Objective: Monocytes and CD4+/CD8+ T cells produce immunoregulatory cytokines that participate in the pathogenesis of various immune disorders. We investigated the secretion of Th1-Th2 cell response cytokine production of CD4+/CD8+ T cells from the synovial fluid (SF) and blood of patients with rheumatoid arthritis (RA).

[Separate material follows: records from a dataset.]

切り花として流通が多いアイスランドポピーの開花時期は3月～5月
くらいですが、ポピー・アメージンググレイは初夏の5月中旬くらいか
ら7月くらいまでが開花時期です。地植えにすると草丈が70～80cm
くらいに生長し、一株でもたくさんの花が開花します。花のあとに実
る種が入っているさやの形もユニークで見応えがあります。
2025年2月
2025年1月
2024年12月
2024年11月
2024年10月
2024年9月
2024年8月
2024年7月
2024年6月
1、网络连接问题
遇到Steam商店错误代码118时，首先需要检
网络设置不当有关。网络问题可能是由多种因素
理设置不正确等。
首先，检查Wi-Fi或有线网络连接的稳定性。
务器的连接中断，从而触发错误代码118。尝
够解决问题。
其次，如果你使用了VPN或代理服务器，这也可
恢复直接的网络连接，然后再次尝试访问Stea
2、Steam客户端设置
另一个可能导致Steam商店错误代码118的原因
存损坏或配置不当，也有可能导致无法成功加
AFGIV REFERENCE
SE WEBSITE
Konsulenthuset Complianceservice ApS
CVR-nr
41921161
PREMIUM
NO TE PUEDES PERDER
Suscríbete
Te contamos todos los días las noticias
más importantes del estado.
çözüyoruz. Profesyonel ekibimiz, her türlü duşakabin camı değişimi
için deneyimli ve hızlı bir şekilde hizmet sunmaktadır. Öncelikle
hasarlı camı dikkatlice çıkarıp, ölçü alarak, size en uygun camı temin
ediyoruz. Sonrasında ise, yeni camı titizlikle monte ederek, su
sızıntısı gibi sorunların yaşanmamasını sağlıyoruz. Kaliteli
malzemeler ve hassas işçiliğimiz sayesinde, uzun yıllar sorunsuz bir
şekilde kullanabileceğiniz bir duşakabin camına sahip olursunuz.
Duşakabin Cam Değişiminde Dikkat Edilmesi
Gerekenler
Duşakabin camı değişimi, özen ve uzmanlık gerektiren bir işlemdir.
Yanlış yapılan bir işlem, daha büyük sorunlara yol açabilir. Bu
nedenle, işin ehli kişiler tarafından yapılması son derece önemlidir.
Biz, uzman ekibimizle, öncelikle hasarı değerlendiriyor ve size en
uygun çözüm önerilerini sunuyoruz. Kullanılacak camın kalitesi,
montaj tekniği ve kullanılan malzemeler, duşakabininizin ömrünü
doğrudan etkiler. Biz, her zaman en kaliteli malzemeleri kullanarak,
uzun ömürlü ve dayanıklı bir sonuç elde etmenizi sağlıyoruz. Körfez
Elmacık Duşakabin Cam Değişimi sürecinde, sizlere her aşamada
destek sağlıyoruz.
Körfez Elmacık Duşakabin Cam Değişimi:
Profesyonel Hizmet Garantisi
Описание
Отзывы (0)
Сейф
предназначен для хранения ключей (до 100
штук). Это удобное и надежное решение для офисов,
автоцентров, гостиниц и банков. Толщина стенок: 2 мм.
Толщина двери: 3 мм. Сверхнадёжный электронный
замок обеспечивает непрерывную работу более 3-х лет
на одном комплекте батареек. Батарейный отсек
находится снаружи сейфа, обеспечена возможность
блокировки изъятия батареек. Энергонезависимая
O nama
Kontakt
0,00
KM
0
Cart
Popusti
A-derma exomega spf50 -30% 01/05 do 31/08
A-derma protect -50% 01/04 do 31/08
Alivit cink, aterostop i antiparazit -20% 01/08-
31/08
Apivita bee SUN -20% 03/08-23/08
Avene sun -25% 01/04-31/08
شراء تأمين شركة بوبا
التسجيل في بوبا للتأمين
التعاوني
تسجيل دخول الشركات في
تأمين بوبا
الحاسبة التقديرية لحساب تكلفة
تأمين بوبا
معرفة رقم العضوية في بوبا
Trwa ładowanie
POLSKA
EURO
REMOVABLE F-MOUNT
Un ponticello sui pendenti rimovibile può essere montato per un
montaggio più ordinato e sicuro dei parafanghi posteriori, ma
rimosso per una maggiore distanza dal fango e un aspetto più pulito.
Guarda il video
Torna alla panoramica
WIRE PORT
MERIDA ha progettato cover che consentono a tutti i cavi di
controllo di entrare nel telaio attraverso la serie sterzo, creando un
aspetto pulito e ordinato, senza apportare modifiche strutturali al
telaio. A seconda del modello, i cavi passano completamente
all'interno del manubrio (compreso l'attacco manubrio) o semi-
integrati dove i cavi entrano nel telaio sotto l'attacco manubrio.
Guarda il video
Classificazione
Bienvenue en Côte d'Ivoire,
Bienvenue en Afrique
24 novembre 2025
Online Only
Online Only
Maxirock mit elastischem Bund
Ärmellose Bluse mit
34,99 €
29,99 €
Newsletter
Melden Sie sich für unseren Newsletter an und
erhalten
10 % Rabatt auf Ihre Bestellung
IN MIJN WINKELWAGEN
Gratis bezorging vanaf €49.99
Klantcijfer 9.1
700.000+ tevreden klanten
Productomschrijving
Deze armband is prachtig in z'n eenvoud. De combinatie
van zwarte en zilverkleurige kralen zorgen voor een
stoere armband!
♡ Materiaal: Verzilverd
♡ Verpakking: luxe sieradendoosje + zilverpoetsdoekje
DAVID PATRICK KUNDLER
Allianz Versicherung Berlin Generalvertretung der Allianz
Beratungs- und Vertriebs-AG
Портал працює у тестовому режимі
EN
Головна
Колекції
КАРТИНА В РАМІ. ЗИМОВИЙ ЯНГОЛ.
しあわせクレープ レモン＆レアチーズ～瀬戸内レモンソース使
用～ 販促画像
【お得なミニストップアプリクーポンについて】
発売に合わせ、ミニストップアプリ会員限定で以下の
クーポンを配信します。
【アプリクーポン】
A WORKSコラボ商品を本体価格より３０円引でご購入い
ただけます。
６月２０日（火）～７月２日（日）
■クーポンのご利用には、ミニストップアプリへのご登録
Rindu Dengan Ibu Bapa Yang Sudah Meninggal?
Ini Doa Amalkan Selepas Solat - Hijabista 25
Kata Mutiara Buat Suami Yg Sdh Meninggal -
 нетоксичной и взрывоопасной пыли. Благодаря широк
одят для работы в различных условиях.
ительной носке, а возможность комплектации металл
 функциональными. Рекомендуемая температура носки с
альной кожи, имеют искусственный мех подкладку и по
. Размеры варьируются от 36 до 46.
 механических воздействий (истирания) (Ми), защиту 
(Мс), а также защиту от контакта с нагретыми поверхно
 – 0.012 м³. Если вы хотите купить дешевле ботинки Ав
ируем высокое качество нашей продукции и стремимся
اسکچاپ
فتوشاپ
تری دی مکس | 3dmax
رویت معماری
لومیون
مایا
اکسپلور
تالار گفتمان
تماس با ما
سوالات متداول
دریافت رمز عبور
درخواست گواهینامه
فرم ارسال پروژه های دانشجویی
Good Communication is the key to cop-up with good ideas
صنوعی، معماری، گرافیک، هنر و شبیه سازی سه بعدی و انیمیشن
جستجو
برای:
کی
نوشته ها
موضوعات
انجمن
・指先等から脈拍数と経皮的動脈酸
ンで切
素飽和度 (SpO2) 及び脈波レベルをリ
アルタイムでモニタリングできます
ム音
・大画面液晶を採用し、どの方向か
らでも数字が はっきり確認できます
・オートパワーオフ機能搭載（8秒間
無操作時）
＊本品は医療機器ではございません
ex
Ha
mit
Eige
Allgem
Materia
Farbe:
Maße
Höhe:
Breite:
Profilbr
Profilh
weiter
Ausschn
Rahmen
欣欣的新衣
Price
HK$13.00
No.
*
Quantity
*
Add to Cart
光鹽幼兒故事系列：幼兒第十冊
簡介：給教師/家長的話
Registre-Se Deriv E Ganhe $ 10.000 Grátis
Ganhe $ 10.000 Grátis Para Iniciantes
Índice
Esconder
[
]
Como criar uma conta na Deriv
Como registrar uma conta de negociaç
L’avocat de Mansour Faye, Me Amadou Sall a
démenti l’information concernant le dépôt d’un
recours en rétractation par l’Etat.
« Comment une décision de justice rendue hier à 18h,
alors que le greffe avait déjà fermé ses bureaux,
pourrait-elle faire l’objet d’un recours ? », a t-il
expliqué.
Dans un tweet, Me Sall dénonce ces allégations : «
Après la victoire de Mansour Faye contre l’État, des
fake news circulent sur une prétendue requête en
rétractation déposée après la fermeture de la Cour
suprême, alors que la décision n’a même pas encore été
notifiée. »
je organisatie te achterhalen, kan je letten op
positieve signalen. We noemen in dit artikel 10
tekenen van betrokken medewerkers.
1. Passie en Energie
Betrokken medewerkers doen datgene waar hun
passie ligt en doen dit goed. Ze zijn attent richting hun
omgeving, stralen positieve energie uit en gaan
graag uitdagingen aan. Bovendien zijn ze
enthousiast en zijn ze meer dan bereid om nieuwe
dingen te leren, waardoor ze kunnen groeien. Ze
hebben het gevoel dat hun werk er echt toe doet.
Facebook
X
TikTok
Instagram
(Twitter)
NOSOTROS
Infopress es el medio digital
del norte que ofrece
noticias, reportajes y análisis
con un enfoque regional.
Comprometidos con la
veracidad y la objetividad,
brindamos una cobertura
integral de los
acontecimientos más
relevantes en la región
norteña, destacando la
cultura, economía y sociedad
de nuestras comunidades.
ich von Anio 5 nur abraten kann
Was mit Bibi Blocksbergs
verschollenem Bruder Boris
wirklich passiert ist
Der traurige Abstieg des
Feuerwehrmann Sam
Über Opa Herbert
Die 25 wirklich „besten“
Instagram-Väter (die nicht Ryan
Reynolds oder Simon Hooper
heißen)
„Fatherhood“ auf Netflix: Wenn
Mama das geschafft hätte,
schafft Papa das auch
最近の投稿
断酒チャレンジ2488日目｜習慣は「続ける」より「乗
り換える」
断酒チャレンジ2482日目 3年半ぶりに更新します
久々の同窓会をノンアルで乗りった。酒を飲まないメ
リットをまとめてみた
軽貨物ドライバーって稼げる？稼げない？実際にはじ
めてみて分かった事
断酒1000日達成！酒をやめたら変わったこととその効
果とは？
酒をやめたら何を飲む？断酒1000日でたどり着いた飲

Methods: Blood and SF purified monocytes, CD4+ and CD8+ T cells were stimulated with bacterial lipopolysaccharides or anti-CD3 antibody, and secretion of various cytokines was determined by bioassay or ELISA:

Results: Monocytes from SF and blood of patients with RA produced highly elevated levels of interleukin-1 alpha (IL-1 alpha), IL-6, tumor necrosis factor-alpha (TNF-alpha), and granulocyte macrophage colony stimulating factor (GMCSF), the leading mediators of inflammation. However, CD4+ T cells secreted deficient levels of IL-2 and interferon-gamma (IFN-gamma), but higher levels of IL-4 and IL-10, the typical immunoregulatory Th2 cell response cytokines. CD8+ T cells also produce elevated levels of IL-4 and IL-10 but almost normal levels of IFN-gamma in this disease.

Conclusion: The cytokine produced by monocytes (IL-alpha, IL-6, TNF-alpha, and GMCSF) and by CD4+ T cells Th2 cell responses (IL-4 and IL-10) may exert immunopathologic and immunoregulatory effects in SF and thus mediate some of the clinical manifestations of RA.